What is needed: Pictures aside, every line of the listing should be given again exactly.

Data supplied:
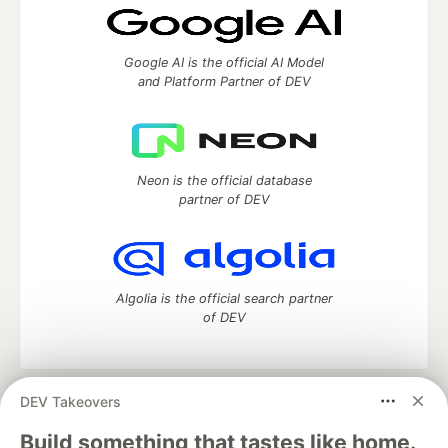
Google AI is the official AI Model
and Platform Partner of DEV
Neon is the official database
partner of DEV
Algolia is the official search partner
of DEV
DEV Takeovers
DEV Community
— A space to discuss and keep up software
development and manage your software career
Build something that tastes like home.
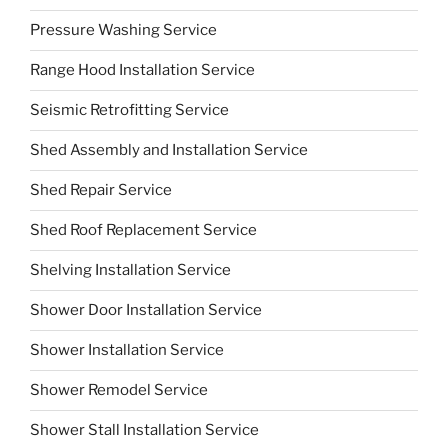
Pressure Washing Service
Range Hood Installation Service
Seismic Retrofitting Service
Shed Assembly and Installation Service
Shed Repair Service
Shed Roof Replacement Service
Shelving Installation Service
Shower Door Installation Service
Shower Installation Service
Shower Remodel Service
Shower Stall Installation Service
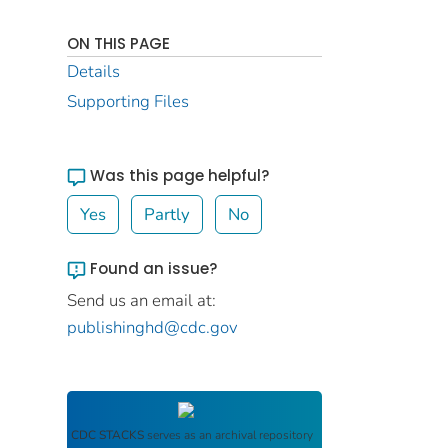
ON THIS PAGE
Details
Supporting Files
Was this page helpful?
Yes
Partly
No
Found an issue?
Send us an email at:
publishinghd@cdc.gov
CDC STACKS
serves as an archival repository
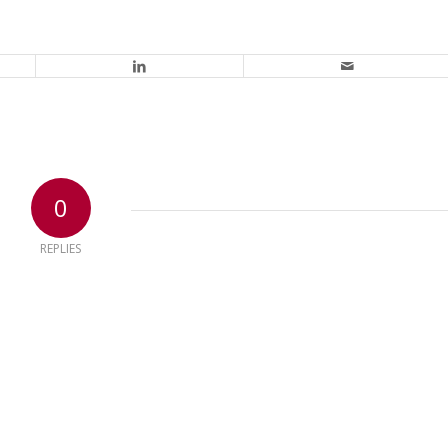
0
REPLIES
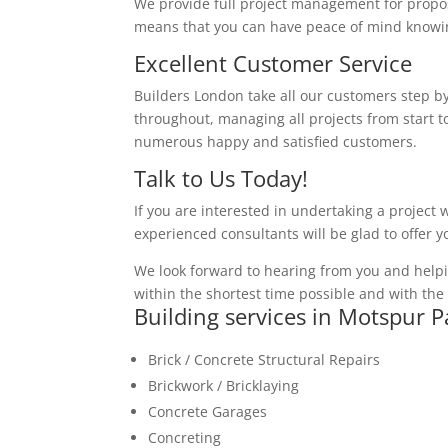
We provide full project management for proposa
means that you can have peace of mind knowing
Excellent Customer Service
Builders London take all our customers step by
throughout, managing all projects from start to
numerous happy and satisfied customers.
Talk to Us Today!
If you are interested in undertaking a project 
experienced consultants will be glad to offer 
We look forward to hearing from you and helpi
within the shortest time possible and with the 
Building services in Motspur P
Brick / Concrete Structural Repairs
Brickwork / Bricklaying
Concrete Garages
Concreting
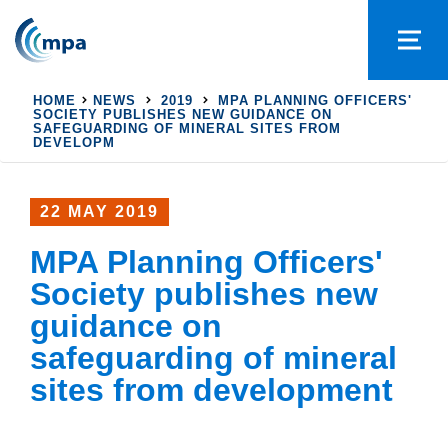
HOME
NEWS
2019
MPA PLANNING OFFICERS'
SOCIETY PUBLISHES NEW GUIDANCE ON
SAFEGUARDING OF MINERAL SITES FROM
DEVELOPM
22 MAY 2019
MPA Planning Officers'
Society publishes new
guidance on
safeguarding of mineral
sites from development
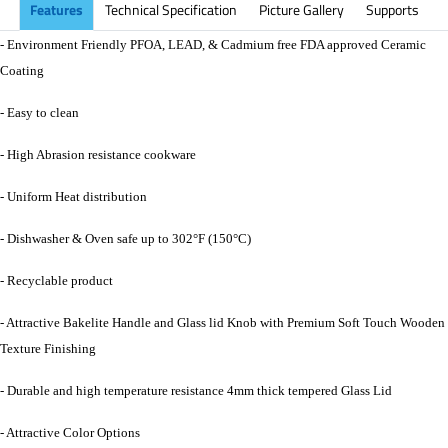
Features
Technical Specification
Picture Gallery
Supports
- Environment Friendly PFOA, LEAD, & Cadmium free FDA approved Ceramic
Coating
- Easy to clean
- High Abrasion resistance cookware
- Uniform Heat distribution
- Dishwasher & Oven safe up to 302°F (150°C)
- Recyclable product
- Attractive Bakelite Handle and Glass lid Knob with Premium Soft Touch Wooden
Texture Finishing
- Durable and high temperature resistance 4mm thick tempered Glass Lid
- Attractive Color Options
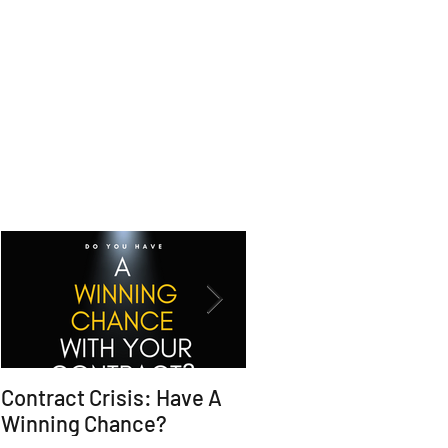
Contract Crisis: Have A
Why Contracts Fail
Winning Chance?
Without Trial-Ready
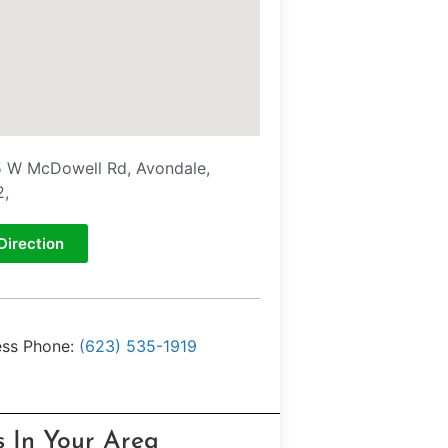
 W McDowell Rd, Avondale,
2,
Direction
ess Phone:
(623) 535-1919
s In Your Area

Response box:
Google AI is the official AI Model
and Platform Partner of DEV
Neon is the official database
partner of DEV
Algolia is the official search partner
of DEV
DEV Takeovers
DEV Community
— A space to discuss and keep up software
development and manage your software career
Build something that tastes like home.
Pressure Washing Service
Range Hood Installation Service
Seismic Retrofitting Service
Shed Assembly and Installation Service
Shed Repair Service
Shed Roof Replacement Service
Shelving Installation Service
Shower Door Installation Service
Shower Installation Service
Shower Remodel Service
Shower Stall Installation Service
ON THIS PAGE
Details
Supporting Files
Was this page helpful?
Yes
Partly
No
Found an issue?
Send us an email at:
publishinghd@cdc.gov
CDC STACKS
serves as an archival repository
0
REPLIES
We provide full project management for proposa
means that you can have peace of mind knowing
Excellent Customer Service
Builders London take all our customers step by
throughout, managing all projects from start to
numerous happy and satisfied customers.
Talk to Us Today!
If you are interested in undertaking a project 
experienced consultants will be glad to offer 
We look forward to hearing from you and helpi
within the shortest time possible and with the 
Building services in Motspur P
Brick / Concrete Structural Repairs
Brickwork / Bricklaying
Concrete Garages
Concreting
HOME
NEWS
2019
MPA PLANNING OFFICERS'
SOCIETY PUBLISHES NEW GUIDANCE ON
SAFEGUARDING OF MINERAL SITES FROM
DEVELOPM
22 MAY 2019
MPA Planning Officers'
Society publishes new
guidance on
safeguarding of mineral
sites from development
Features
Technical Specification
Picture Gallery
Supports
- Environment Friendly PFOA, LEAD, & Cadmium free FDA approved Ceramic
Coating
- Easy to clean
- High Abrasion resistance cookware
- Uniform Heat distribution
- Dishwasher & Oven safe up to 302°F (150°C)
- Recyclable product
- Attractive Bakelite Handle and Glass lid Knob with Premium Soft Touch Wooden
Texture Finishing
- Durable and high temperature resistance 4mm thick tempered Glass Lid
- Attractive Color Options
Contract Crisis: Have A
Why Contracts Fail
Winning Chance?
Without Trial-Ready
 W McDowell Rd, Avondale,
2,
Direction
ess Phone:
(623) 535-1919
s In Your Area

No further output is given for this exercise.